Por Montserrat Martins, psiquiatra
Os 16 mil homicídios no país esse ano, até agosto, são cerca de 25% menos que os quase 22 mil no ano passado, na mesma época, segundo o Ministério da Justiça e Segurança Pública. O país chora a morte de criança no Rio, a quinta esse ano, vítima de bala perdida em confronto entre policiais e criminosos, pois morte de criança sempre é chocante, gerando protestos sobre a ação policial. O vice-presidente, no exercício da Presidência, questionou se os moradores teriam liberdade para protestar contra a ação de traficantes, pois respeitam a "lei do silêncio" das gangues.
O paradoxo da violência é que a ação mais violenta da polícia possa ser necessária para inibir a violência do crime organizado. A ação policial já foi contestada até com uma comparação, feita em 2015, entre o número de vítimas específica de roubo (latrocínios), que foi de 2,3 mil naquele ano, e o número de mortes causadas por policiais em confronto com criminosos, que foi de 3,3 mil naquela estatística.

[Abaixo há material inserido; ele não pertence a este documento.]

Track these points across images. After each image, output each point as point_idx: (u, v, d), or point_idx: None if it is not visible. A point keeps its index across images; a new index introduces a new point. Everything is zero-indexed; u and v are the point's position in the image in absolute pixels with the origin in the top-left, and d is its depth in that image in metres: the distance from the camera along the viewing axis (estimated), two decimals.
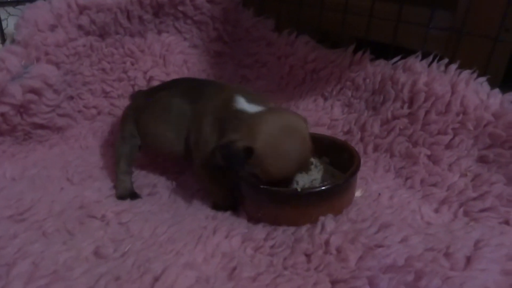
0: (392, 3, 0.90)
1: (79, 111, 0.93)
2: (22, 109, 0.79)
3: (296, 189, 0.62)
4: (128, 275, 0.55)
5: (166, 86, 0.80)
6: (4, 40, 0.89)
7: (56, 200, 0.72)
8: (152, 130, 0.76)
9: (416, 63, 0.82)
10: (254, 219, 0.67)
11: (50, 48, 0.82)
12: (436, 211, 0.69)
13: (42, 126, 0.85)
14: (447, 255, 0.55)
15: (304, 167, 0.65)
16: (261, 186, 0.63)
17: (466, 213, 0.67)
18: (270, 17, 1.12)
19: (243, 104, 0.66)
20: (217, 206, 0.71)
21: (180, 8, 1.01)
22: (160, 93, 0.77)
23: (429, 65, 0.81)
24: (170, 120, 0.74)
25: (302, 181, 0.67)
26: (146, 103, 0.78)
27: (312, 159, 0.73)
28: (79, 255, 0.60)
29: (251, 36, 1.12)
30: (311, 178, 0.70)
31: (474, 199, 0.67)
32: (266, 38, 1.10)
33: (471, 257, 0.55)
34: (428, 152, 0.75)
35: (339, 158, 0.73)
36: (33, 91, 0.78)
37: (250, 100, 0.66)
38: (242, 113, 0.64)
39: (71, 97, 0.91)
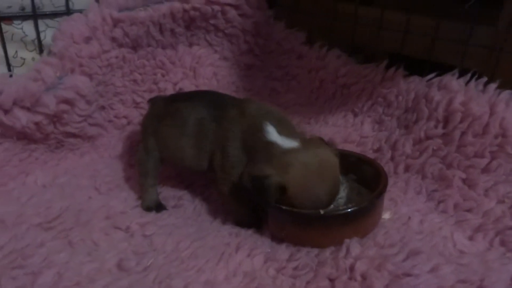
0: (429, 18, 0.87)
1: (110, 121, 0.95)
2: (55, 118, 0.82)
3: (319, 211, 0.60)
4: None
5: (187, 98, 0.78)
6: (42, 52, 0.92)
7: (84, 209, 0.73)
8: (172, 143, 0.74)
9: (453, 81, 0.78)
10: (277, 239, 0.66)
11: (84, 60, 0.84)
12: (470, 238, 0.65)
13: (74, 135, 0.87)
14: None
15: (333, 201, 0.65)
16: (284, 208, 0.62)
17: (502, 243, 0.63)
18: (301, 30, 1.11)
19: (274, 136, 0.64)
20: (240, 223, 0.70)
21: (212, 21, 1.02)
22: (181, 104, 0.75)
23: (467, 83, 0.77)
24: (190, 135, 0.72)
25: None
26: (165, 113, 0.76)
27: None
28: (102, 267, 0.60)
29: (282, 48, 1.11)
30: (337, 196, 0.68)
31: None
32: (297, 51, 1.09)
33: None
34: (463, 176, 0.71)
35: (366, 176, 0.71)
36: (66, 101, 0.80)
37: (280, 130, 0.65)
38: (274, 146, 0.63)
39: (103, 107, 0.93)
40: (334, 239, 0.61)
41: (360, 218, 0.62)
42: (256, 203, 0.68)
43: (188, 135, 0.72)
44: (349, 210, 0.60)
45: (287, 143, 0.63)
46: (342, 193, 0.71)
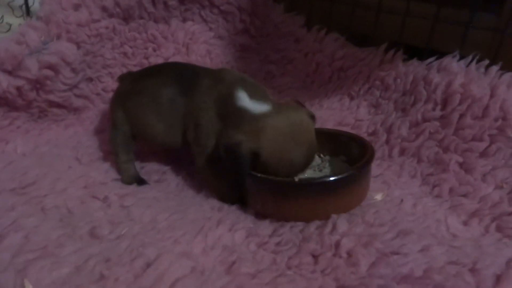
0: (429, 4, 0.84)
1: (97, 94, 0.92)
2: (38, 85, 0.78)
3: (294, 179, 0.57)
4: (119, 258, 0.52)
5: (155, 72, 0.75)
6: (30, 18, 0.88)
7: (61, 178, 0.69)
8: (141, 120, 0.72)
9: (453, 63, 0.76)
10: (262, 215, 0.62)
11: (71, 26, 0.81)
12: (465, 223, 0.62)
13: (58, 105, 0.84)
14: (473, 271, 0.49)
15: (308, 165, 0.63)
16: (259, 175, 0.59)
17: (499, 229, 0.59)
18: (300, 13, 1.08)
19: (245, 101, 0.62)
20: (222, 199, 0.67)
21: None
22: (148, 80, 0.73)
23: (467, 66, 0.74)
24: (160, 111, 0.70)
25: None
26: (133, 89, 0.74)
27: (324, 156, 0.71)
28: (73, 233, 0.57)
29: (280, 31, 1.08)
30: (313, 160, 0.65)
31: (510, 214, 0.60)
32: (294, 34, 1.06)
33: (501, 276, 0.48)
34: (460, 160, 0.68)
35: (356, 156, 0.66)
36: (50, 67, 0.77)
37: (252, 95, 0.63)
38: (245, 111, 0.62)
39: (90, 79, 0.90)
40: (312, 211, 0.58)
41: (340, 189, 0.58)
42: (235, 175, 0.64)
43: (158, 111, 0.70)
44: (327, 179, 0.57)
45: (258, 107, 0.62)
46: (326, 170, 0.68)
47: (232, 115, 0.62)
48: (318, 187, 0.57)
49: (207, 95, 0.66)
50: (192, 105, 0.67)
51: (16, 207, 0.61)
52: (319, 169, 0.69)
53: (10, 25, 0.87)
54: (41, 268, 0.49)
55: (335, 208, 0.58)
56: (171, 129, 0.70)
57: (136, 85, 0.74)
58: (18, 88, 0.76)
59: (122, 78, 0.80)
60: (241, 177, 0.61)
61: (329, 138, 0.71)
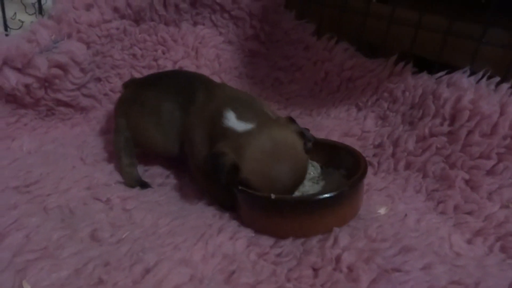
0: (442, 17, 0.83)
1: (105, 94, 0.92)
2: (46, 83, 0.79)
3: (270, 195, 0.56)
4: (118, 262, 0.52)
5: (157, 82, 0.77)
6: (42, 16, 0.89)
7: (65, 178, 0.70)
8: (141, 130, 0.75)
9: (463, 78, 0.75)
10: None
11: (82, 26, 0.82)
12: (469, 242, 0.61)
13: (65, 104, 0.84)
14: None
15: (298, 183, 0.61)
16: (240, 188, 0.58)
17: (503, 249, 0.58)
18: (311, 21, 1.08)
19: (232, 121, 0.63)
20: (222, 207, 0.67)
21: (218, 0, 0.98)
22: (150, 91, 0.76)
23: (477, 82, 0.73)
24: (160, 123, 0.73)
25: (313, 190, 0.63)
26: (135, 99, 0.77)
27: (326, 169, 0.70)
28: (74, 235, 0.57)
29: (289, 38, 1.08)
30: (303, 180, 0.63)
31: None
32: (304, 42, 1.05)
33: None
34: (467, 177, 0.67)
35: (353, 170, 0.65)
36: (59, 66, 0.77)
37: (240, 115, 0.63)
38: (230, 131, 0.62)
39: (99, 79, 0.90)
40: (292, 229, 0.57)
41: (322, 209, 0.56)
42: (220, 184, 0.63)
43: (157, 123, 0.73)
44: (304, 197, 0.57)
45: (242, 126, 0.61)
46: (321, 183, 0.67)
47: (219, 135, 0.63)
48: (294, 205, 0.57)
49: (199, 114, 0.68)
50: (188, 121, 0.70)
51: (18, 206, 0.61)
52: (317, 181, 0.68)
53: (22, 22, 0.88)
54: (40, 269, 0.50)
55: (315, 228, 0.57)
56: (170, 141, 0.73)
57: (138, 95, 0.76)
58: (27, 86, 0.77)
59: (126, 86, 0.83)
60: (224, 186, 0.61)
61: (331, 150, 0.70)
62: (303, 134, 0.63)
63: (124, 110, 0.78)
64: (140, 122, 0.75)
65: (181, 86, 0.74)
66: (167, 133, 0.73)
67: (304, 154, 0.61)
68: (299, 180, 0.61)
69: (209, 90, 0.71)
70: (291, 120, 0.65)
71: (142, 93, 0.76)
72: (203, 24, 1.01)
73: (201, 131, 0.66)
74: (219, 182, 0.59)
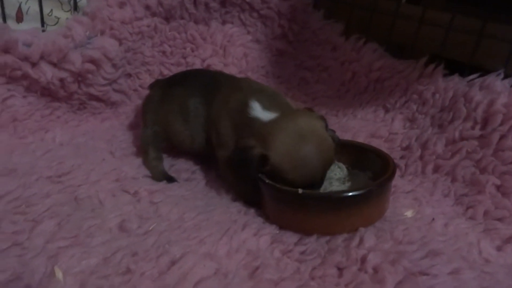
0: (475, 18, 0.81)
1: (135, 90, 0.94)
2: (80, 78, 0.81)
3: (297, 190, 0.56)
4: (145, 253, 0.53)
5: (182, 81, 0.79)
6: (77, 13, 0.92)
7: (95, 170, 0.72)
8: (170, 127, 0.77)
9: (496, 81, 0.73)
10: None
11: (115, 23, 0.84)
12: (499, 249, 0.59)
13: (97, 98, 0.87)
14: None
15: (327, 167, 0.62)
16: (267, 181, 0.59)
17: None
18: (339, 21, 1.07)
19: (258, 111, 0.64)
20: (245, 202, 0.67)
21: None
22: (176, 89, 0.77)
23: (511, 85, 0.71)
24: (187, 119, 0.75)
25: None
26: (163, 96, 0.79)
27: (352, 170, 0.69)
28: (103, 225, 0.58)
29: (317, 38, 1.08)
30: (331, 162, 0.64)
31: None
32: (332, 42, 1.05)
33: None
34: (498, 182, 0.65)
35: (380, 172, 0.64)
36: (93, 61, 0.80)
37: (265, 105, 0.65)
38: (256, 121, 0.63)
39: (129, 75, 0.92)
40: (317, 225, 0.57)
41: (344, 207, 0.56)
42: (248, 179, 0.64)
43: (185, 120, 0.75)
44: (331, 193, 0.58)
45: (267, 116, 0.63)
46: (348, 183, 0.67)
47: (245, 126, 0.64)
48: (321, 201, 0.57)
49: (224, 106, 0.69)
50: (212, 113, 0.71)
51: (51, 195, 0.63)
52: (343, 182, 0.68)
53: (58, 18, 0.91)
54: (71, 256, 0.51)
55: (341, 226, 0.57)
56: (197, 137, 0.75)
57: (165, 94, 0.79)
58: (61, 80, 0.79)
59: (151, 87, 0.85)
60: (252, 180, 0.62)
61: (358, 152, 0.70)
62: (325, 120, 0.64)
63: (152, 108, 0.80)
64: (170, 119, 0.77)
65: (205, 82, 0.76)
66: (194, 129, 0.74)
67: (330, 138, 0.62)
68: (327, 162, 0.61)
69: (233, 83, 0.73)
70: (311, 110, 0.67)
71: (169, 91, 0.79)
72: (232, 23, 1.02)
73: (227, 122, 0.67)
74: (247, 176, 0.60)
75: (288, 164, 0.58)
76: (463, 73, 0.80)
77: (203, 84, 0.76)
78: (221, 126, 0.69)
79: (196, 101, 0.74)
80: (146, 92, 0.96)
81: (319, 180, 0.61)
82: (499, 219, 0.63)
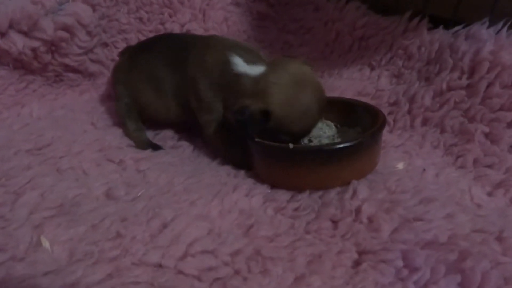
0: None
1: (112, 60, 0.90)
2: (53, 47, 0.77)
3: (288, 145, 0.55)
4: (135, 217, 0.51)
5: (149, 47, 0.75)
6: None
7: (77, 141, 0.69)
8: (141, 97, 0.73)
9: (482, 30, 0.72)
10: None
11: None
12: (490, 194, 0.60)
13: (73, 69, 0.83)
14: (499, 239, 0.48)
15: (323, 111, 0.62)
16: (256, 140, 0.58)
17: None
18: None
19: (242, 66, 0.62)
20: (234, 165, 0.66)
21: None
22: (143, 56, 0.74)
23: (497, 32, 0.70)
24: (158, 88, 0.71)
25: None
26: (131, 65, 0.75)
27: (340, 127, 0.68)
28: (90, 193, 0.57)
29: (298, 0, 1.05)
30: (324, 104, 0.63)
31: None
32: (314, 3, 1.02)
33: None
34: (486, 130, 0.65)
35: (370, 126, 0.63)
36: (65, 28, 0.76)
37: (247, 59, 0.63)
38: (244, 77, 0.61)
39: (106, 44, 0.88)
40: (309, 180, 0.56)
41: (340, 160, 0.55)
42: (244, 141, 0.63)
43: (155, 89, 0.71)
44: (321, 146, 0.57)
45: (255, 70, 0.61)
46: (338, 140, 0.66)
47: (231, 83, 0.62)
48: (312, 154, 0.56)
49: (198, 66, 0.66)
50: (186, 77, 0.67)
51: (32, 167, 0.61)
52: (332, 139, 0.67)
53: None
54: (57, 225, 0.49)
55: (333, 180, 0.56)
56: (172, 105, 0.71)
57: (133, 62, 0.75)
58: (34, 50, 0.75)
59: (122, 53, 0.81)
60: (242, 142, 0.61)
61: (346, 108, 0.69)
62: (310, 64, 0.64)
63: (121, 78, 0.76)
64: (140, 88, 0.73)
65: (172, 46, 0.72)
66: (167, 98, 0.71)
67: (320, 82, 0.62)
68: (323, 107, 0.61)
69: (203, 42, 0.69)
70: (288, 56, 0.66)
71: (136, 59, 0.75)
72: None
73: (206, 83, 0.65)
74: (241, 138, 0.59)
75: (292, 115, 0.57)
76: (447, 28, 0.79)
77: (170, 48, 0.71)
78: (200, 89, 0.65)
79: (163, 69, 0.70)
80: None
81: (314, 125, 0.61)
82: (489, 166, 0.63)
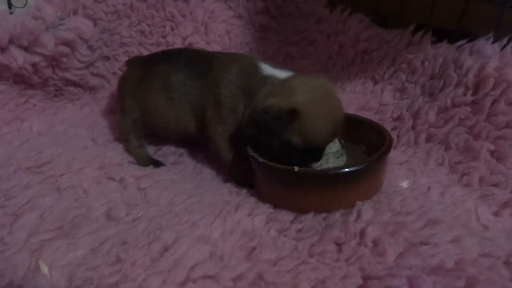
0: None
1: (114, 73, 0.90)
2: (54, 61, 0.77)
3: (293, 168, 0.54)
4: (136, 240, 0.50)
5: (166, 59, 0.74)
6: None
7: (77, 158, 0.68)
8: (152, 108, 0.72)
9: (486, 45, 0.71)
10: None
11: (88, 2, 0.79)
12: (496, 214, 0.59)
13: (74, 83, 0.82)
14: (507, 264, 0.47)
15: (338, 131, 0.61)
16: (261, 160, 0.57)
17: None
18: None
19: (270, 70, 0.64)
20: (238, 182, 0.65)
21: None
22: (159, 67, 0.72)
23: (502, 48, 0.70)
24: (172, 97, 0.70)
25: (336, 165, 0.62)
26: (143, 76, 0.73)
27: (344, 143, 0.68)
28: (90, 214, 0.56)
29: (301, 11, 1.04)
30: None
31: None
32: (316, 15, 1.02)
33: None
34: (492, 147, 0.64)
35: (375, 145, 0.63)
36: (66, 43, 0.75)
37: (274, 66, 0.66)
38: (272, 78, 0.63)
39: (107, 58, 0.88)
40: (314, 202, 0.55)
41: (344, 182, 0.54)
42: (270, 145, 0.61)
43: (169, 98, 0.70)
44: (328, 170, 0.56)
45: (284, 73, 0.64)
46: (343, 158, 0.65)
47: (258, 85, 0.63)
48: (318, 178, 0.55)
49: (225, 71, 0.66)
50: (209, 83, 0.67)
51: (31, 186, 0.60)
52: (337, 156, 0.66)
53: (26, 0, 0.86)
54: (56, 249, 0.49)
55: (338, 202, 0.55)
56: (184, 116, 0.70)
57: (145, 73, 0.73)
58: (34, 65, 0.75)
59: (129, 63, 0.79)
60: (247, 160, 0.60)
61: (351, 123, 0.68)
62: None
63: (130, 90, 0.74)
64: (151, 99, 0.72)
65: (191, 57, 0.72)
66: (181, 108, 0.70)
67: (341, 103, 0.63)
68: (340, 124, 0.61)
69: (226, 56, 0.71)
70: None
71: (151, 70, 0.73)
72: None
73: (229, 87, 0.65)
74: (267, 141, 0.58)
75: (316, 116, 0.57)
76: (451, 41, 0.78)
77: (189, 58, 0.72)
78: (221, 94, 0.65)
79: (183, 77, 0.69)
80: None
81: (331, 139, 0.61)
82: (495, 185, 0.62)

Mas enquanto choramos uma morte de uma criança, não lembramos dos 400 policiais mortos por ano, ou mais ainda das dezenas de milhares de vítimas do crime organizado, que já produziram em um ano mais de 60 mil vítimas de violência, principalmente homicídios, mais que latrocínios. A maior ação policial está diminuindo o número de vítimas na maioria dos estados, no Rio Grande do Sul teriam diminuído em cerca de 20% as mortes violentas.
Há uma explicação para diminuir o número de vítimas de violência, com o aumento da violência policial. É que o "mundo do crime" não é homogêneo. Apenas uma parcela dele são o que se poderia chamar de "criminosos irrecuperáveis", cuja personalidade é tão identificada com o crime organizado que jamais se imaginariam em qualquer outra atividade.
A maior parte dos envolvidos em crimes é "volátil", pessoas que acreditam que podem "se dar bem" por meios mais rápidos que os jornadas de trabalho torturantes, humilhantes e sacrificadas de tantos milhões de trabalhadores mal pagos. É essa maior parte, a dos criminosos "eventuais", que é inibida pela ação policial mais violenta. Essa parcela significativa é suscetível de se assustar com a repressão policial e ir buscar alternativas de sobrevivência.
Esse paradoxo é intuído por milhões de brasileiros que desejam das autoridades essa postura, de policiamento ostensivo e enfrentamento ao crime organizado. As mortes de pessoas em assaltos, os tiroteios das gangues nas periferias, a insegurança generalizada, levou a população a desejar uma repressão mais forte e é isso que está acontecendo. Pode atingir vítimas inocentes, mas outras milhares de vidas são salvas.